Written exercise 1 - Please copy the passage from the Down to Earth soundtrack text, starting at "Singles from Down" and ending at "the same chart.".
Written exercise 2 - According to the Down to Earth soundtrack text, what position did the album reach on the Billboard 200?
Written exercise 3 - List every producer that the Down to Earth soundtrack text marks as an executive producer.

Soundtrack album by Various artists
- Released: February 13, 2001
- Recorded: 2000–01
- Genre: Hip hop; R&B;
- Length: 58:31
- Label: Sony Music Soundtrax
- Producer: Bill Stephney (exec.); Ken Komisar (exec.); Ken Kushnick (exec.); Matt Walden (exec.); Beyoncé; Bryan-Michael Cox; Cory Rooney; Damon Elliott; Darren Vegas; Dr. Dre; Eddie Berkeley; Falonte Moore; KayGee; Kevin "She'kspere" Briggs; Kowan Paul; Lauryn Hill; Lewis A. Martineé; Rob Fusari; Ric Wake; Scott Storch; Tricky Stewart; Troy Oliver; Vidal Davis;

Singles from Down to Earth
- "Just Another Girl" Released: January 1, 2001; "Someone to Love You" Released: February 11, 2002;

= Down to Earth (soundtrack) =

Down to Earth: Music From the Motion Picture is the soundtrack to Paul and Chris Weitz's 2001 film Down to Earth. It was released on February 13, 2001 through Epic/Sony Music Soundtrax. It consisted of a blend of hip hop and contemporary R&B music. The soundtrack was a minor success, peaking at #71 on the Billboard 200 and #34 on the Top R&B/Hip-Hop Albums, and spawned two promotional singles: Ruff Endz's "Someone to Love You" which peaked at #49 on the Billboard Hot 100 and Monica's "Just Another Girl" which peaked at #64 on the same chart.

Coordinate annotation records:
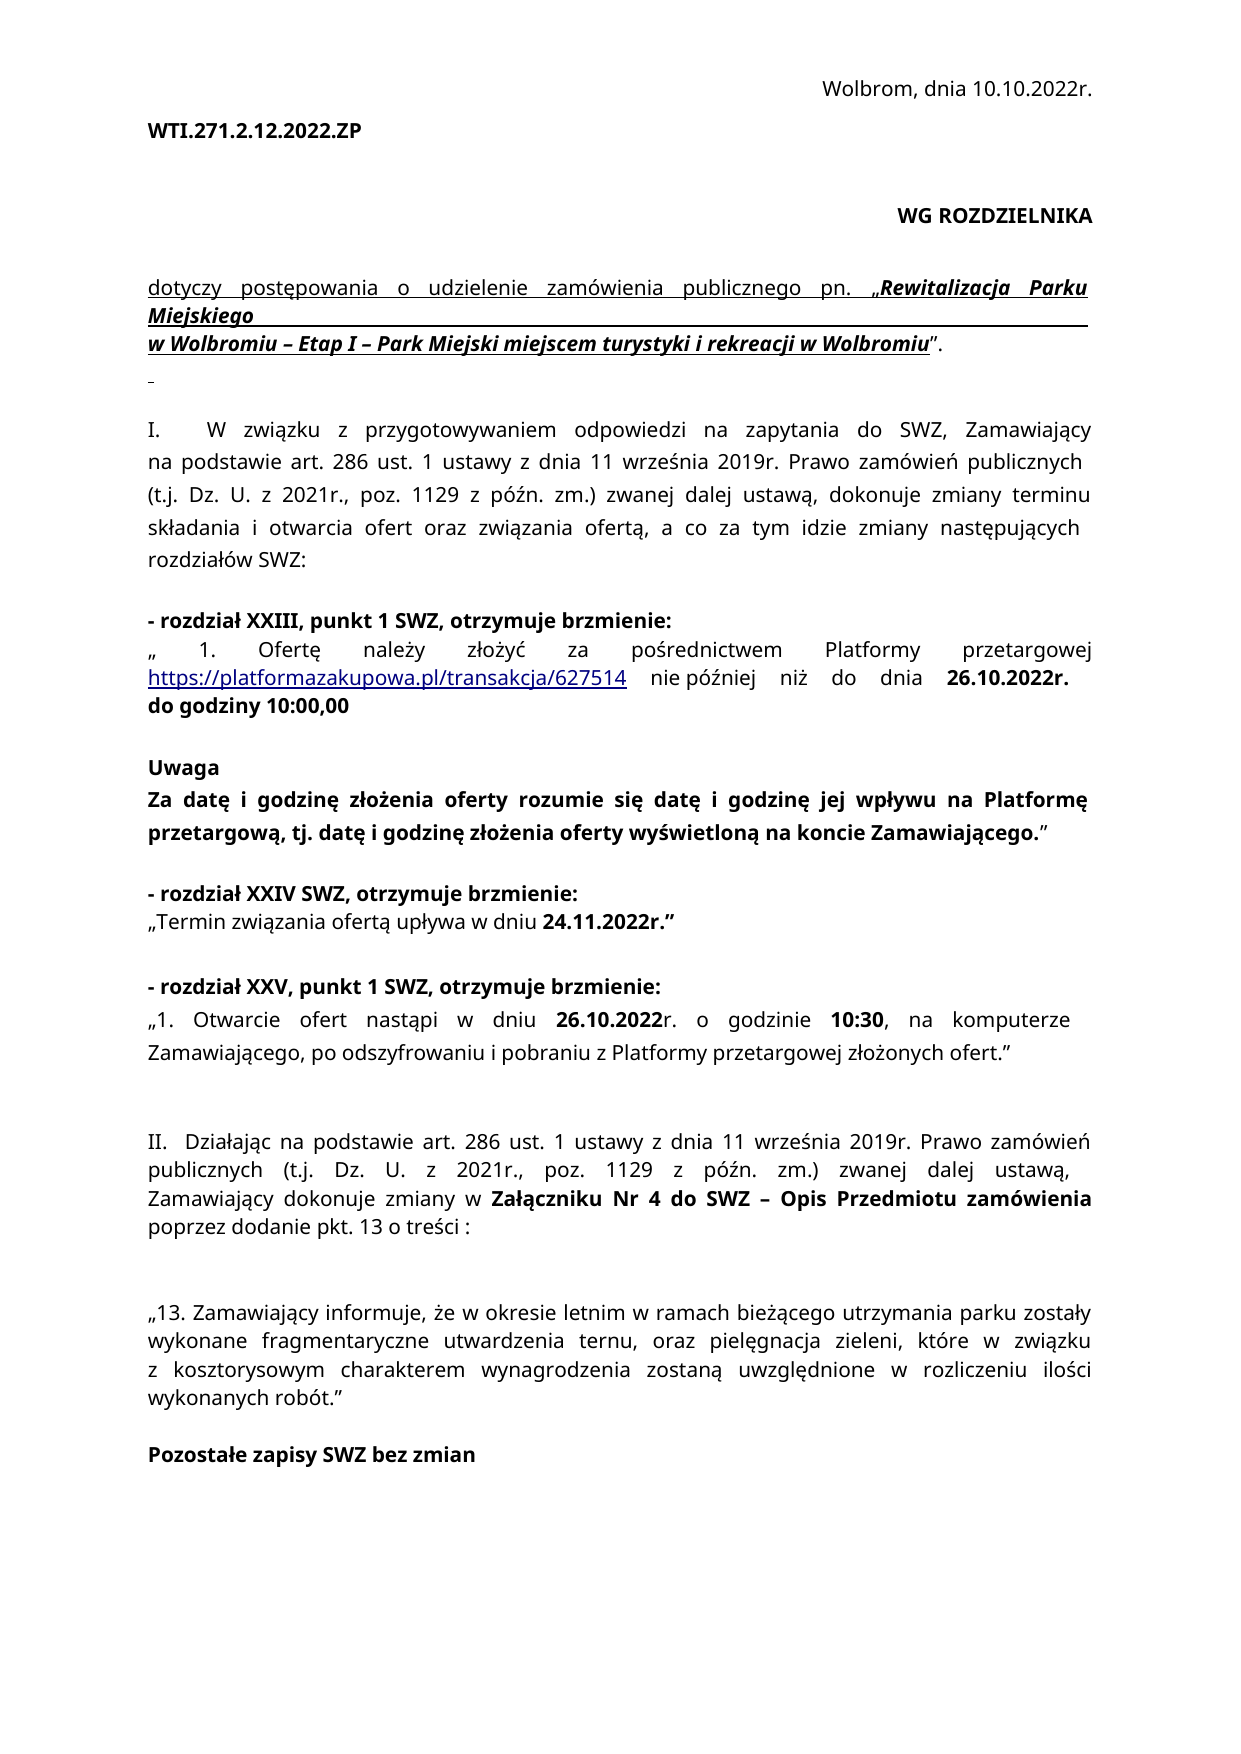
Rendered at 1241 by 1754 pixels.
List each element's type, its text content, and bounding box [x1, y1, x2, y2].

text - rozdział XXIV SWZ, otrzymuje brzmienie: [148, 879, 1093, 907]
list „ 1. Ofertę należy złożyć za pośrednictwem Platformy przetargowej https://platformazakupowa.pl/transakcja/627514 nie później niż do dnia 26.10.2022r. do godziny 10:00,00 [148, 635, 1093, 720]
subtitle Wolbrom, dnia 10.10.2022r. [148, 74, 1093, 102]
text „1. Otwarcie ofert nastąpi w dniu 26.10.2022r. o godzinie 10:30, na komputerze Zamawiającego, po odszyfrowaniu i pobraniu z Platformy przetargowej złożonych ofert.” [148, 1005, 1090, 1066]
text Za datę i godzinę złożenia oferty rozumie się datę i godzinę jej wpływu na Platformę przetargową, tj. datę i godzinę złożenia oferty wyświetloną na koncie Zamawiającego.” [148, 785, 1090, 846]
text dotyczy postępowania o udzielenie zamówienia publicznego pn. „Rewitalizacja Parku Miejskiego w Wolbromiu – Etap I – Park Miejski miejscem turystyki i rekreacji w Wolbromiu”. [148, 244, 1090, 358]
list WG ROZDZIELNIKA [148, 202, 1093, 230]
text Uwaga [148, 720, 1090, 781]
text I. W związku z przygotowywaniem odpowiedzi na zapytania do SWZ, Zamawiający na podstawie art. 286 ust. 1 ustawy z dnia 11 września 2019r. Prawo zamówień publicznych (t.j. Dz. U. z 2021r., poz. 1129 z późn. zm.) zwanej dalej ustawą, dokonuje zmiany terminu składania i otwarcia ofert oraz związania ofertą, a co za tym idzie zmiany następujących rozdziałów SWZ: [148, 415, 1093, 574]
text - rozdział XXV, punkt 1 SWZ, otrzymuje brzmienie: [148, 972, 1093, 1001]
text II. Działając na podstawie art. 286 ust. 1 ustawy z dnia 11 września 2019r. Prawo zamówień publicznych (t.j. Dz. U. z 2021r., poz. 1129 z późn. zm.) zwanej dalej ustawą, Zamawiający dokonuje zmiany w Załączniku Nr 4 do SWZ – Opis Przedmiotu zamówienia poprzez dodanie pkt. 13 o treści : [148, 1127, 1093, 1241]
list WTI.271.2.12.2022.ZP [148, 116, 1093, 145]
text „Termin związania ofertą upływa w dniu 24.11.2022r.” [148, 907, 1093, 936]
text „13. Zamawiający informuje, że w okresie letnim w ramach bieżącego utrzymania parku zostały wykonane fragmentaryczne utwardzenia ternu, oraz pielęgnacja zieleni, które w związku z kosztorysowym charakterem wynagrodzenia zostaną uwzględnione w rozliczeniu ilości wykonanych robót.” [148, 1298, 1093, 1412]
text Pozostałe zapisy SWZ bez zmian [148, 1440, 1093, 1468]
text - rozdział XXIII, punkt 1 SWZ, otrzymuje brzmienie: [148, 606, 1093, 635]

Complete response 1 -
Singles from Down to Earth
- "Just Another Girl" Released: January 1, 2001; "Someone to Love You" Released: February 11, 2002;

= Down to Earth (soundtrack) =

Down to Earth: Music From the Motion Picture is the soundtrack to Paul and Chris Weitz's 2001 film Down to Earth. It was released on February 13, 2001 through Epic/Sony Music Soundtrax. It consisted of a blend of hip hop and contemporary R&B music. The soundtrack was a minor success, peaking at #71 on the Billboard 200 and #34 on the Top R&B/Hip-Hop Albums, and spawned two promotional singles: Ruff Endz's "Someone to Love You" which peaked at #49 on the Billboard Hot 100 and Monica's "Just Another Girl" which peaked at #64 on the same chart.

Complete response 2 - It peaked at #71 on the Billboard 200.

Complete response 3 -
Bill Stephney
Ken Komisar
Ken Kushnick
Matt Walden